Generally, insomnia is diagnosed through the experiences of a person and how they explain it to a physician. Physically examining a person is also used. In some cases where insomnia is severe, patients can be simply observed to confirm their conditions.
Course Of Action Against Insomnia:
Advising a person on what they should do for better sleep at night is normally the first course of action for those suffering with insomnia. For acute or temporary insomnia medications are not recommended. However, in severe conditions medications are used. The effectiveness of these varies considerably, and in few cases they may not work well enough.

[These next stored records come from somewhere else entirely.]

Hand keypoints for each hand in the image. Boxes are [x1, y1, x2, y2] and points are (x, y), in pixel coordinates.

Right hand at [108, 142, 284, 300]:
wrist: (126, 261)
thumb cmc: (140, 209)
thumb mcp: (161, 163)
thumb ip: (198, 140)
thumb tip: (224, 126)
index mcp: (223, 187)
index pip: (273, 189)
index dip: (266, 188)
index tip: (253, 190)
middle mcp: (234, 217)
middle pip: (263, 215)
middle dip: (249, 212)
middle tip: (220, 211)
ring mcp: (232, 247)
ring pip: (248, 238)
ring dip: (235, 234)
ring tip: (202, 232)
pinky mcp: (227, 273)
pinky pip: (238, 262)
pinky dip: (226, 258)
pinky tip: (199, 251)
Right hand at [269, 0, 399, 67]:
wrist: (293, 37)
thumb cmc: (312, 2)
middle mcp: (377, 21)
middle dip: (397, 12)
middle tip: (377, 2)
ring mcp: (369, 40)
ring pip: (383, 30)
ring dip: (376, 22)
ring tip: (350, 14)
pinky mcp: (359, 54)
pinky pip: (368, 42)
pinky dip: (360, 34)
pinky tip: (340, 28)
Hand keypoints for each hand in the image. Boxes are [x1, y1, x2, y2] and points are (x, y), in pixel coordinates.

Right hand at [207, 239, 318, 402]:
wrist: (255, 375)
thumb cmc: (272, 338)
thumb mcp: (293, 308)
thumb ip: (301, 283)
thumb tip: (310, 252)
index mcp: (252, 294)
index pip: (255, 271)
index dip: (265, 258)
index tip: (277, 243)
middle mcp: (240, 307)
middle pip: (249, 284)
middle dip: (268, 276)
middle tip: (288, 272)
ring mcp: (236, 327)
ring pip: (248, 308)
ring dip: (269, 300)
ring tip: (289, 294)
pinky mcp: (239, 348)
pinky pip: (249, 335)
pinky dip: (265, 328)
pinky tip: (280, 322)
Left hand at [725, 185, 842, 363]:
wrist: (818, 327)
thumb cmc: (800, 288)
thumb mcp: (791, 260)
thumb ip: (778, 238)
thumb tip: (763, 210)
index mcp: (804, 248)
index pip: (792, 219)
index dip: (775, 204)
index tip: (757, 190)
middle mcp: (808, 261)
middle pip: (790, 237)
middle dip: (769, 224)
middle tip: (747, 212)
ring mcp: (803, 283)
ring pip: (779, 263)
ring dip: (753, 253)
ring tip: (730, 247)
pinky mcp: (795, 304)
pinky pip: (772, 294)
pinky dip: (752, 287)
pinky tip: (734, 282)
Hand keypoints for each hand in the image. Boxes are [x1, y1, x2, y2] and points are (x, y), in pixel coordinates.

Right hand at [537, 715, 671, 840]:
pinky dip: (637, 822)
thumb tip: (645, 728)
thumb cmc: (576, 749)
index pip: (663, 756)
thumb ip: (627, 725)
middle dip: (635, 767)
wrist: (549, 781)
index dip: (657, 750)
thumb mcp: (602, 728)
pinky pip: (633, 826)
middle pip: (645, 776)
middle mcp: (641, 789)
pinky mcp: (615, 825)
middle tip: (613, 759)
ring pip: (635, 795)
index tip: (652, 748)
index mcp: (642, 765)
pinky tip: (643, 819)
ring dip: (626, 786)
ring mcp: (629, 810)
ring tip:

Good Habits To Develop Better Sleep:
Generally, for people not to suffer with sleep disorders such as Insomnia, it is advised that they:
- Develop a regular sleeping time at night and also a fixed time for waking up each morning. Naps should be avoided because they tend to rob one of night sleep.
- Do not consume anything with caffeine of nicotine; these are stimulants that will keep one awake for hours after they are consumed. Alcohol too is another agent that disrupts sleep.
- Exercise regularly but not before going to bed. This is because exercise tends to pump one up, and keeps the blood pressure higher. It is recommended that one should not exercise within 3 hours before bed time.
- Should not eat a heavy dinner or anytime near sleeping time. This is because until the food is digested properly the body cannot rest properly. The activity of digestion is enough to disturb a person, especially if s/he is already having a problem sleeping. As opposed to avoiding heavy meals before sleep, it is recommended that one consume something light before bedtime. This helps one to get some sleep.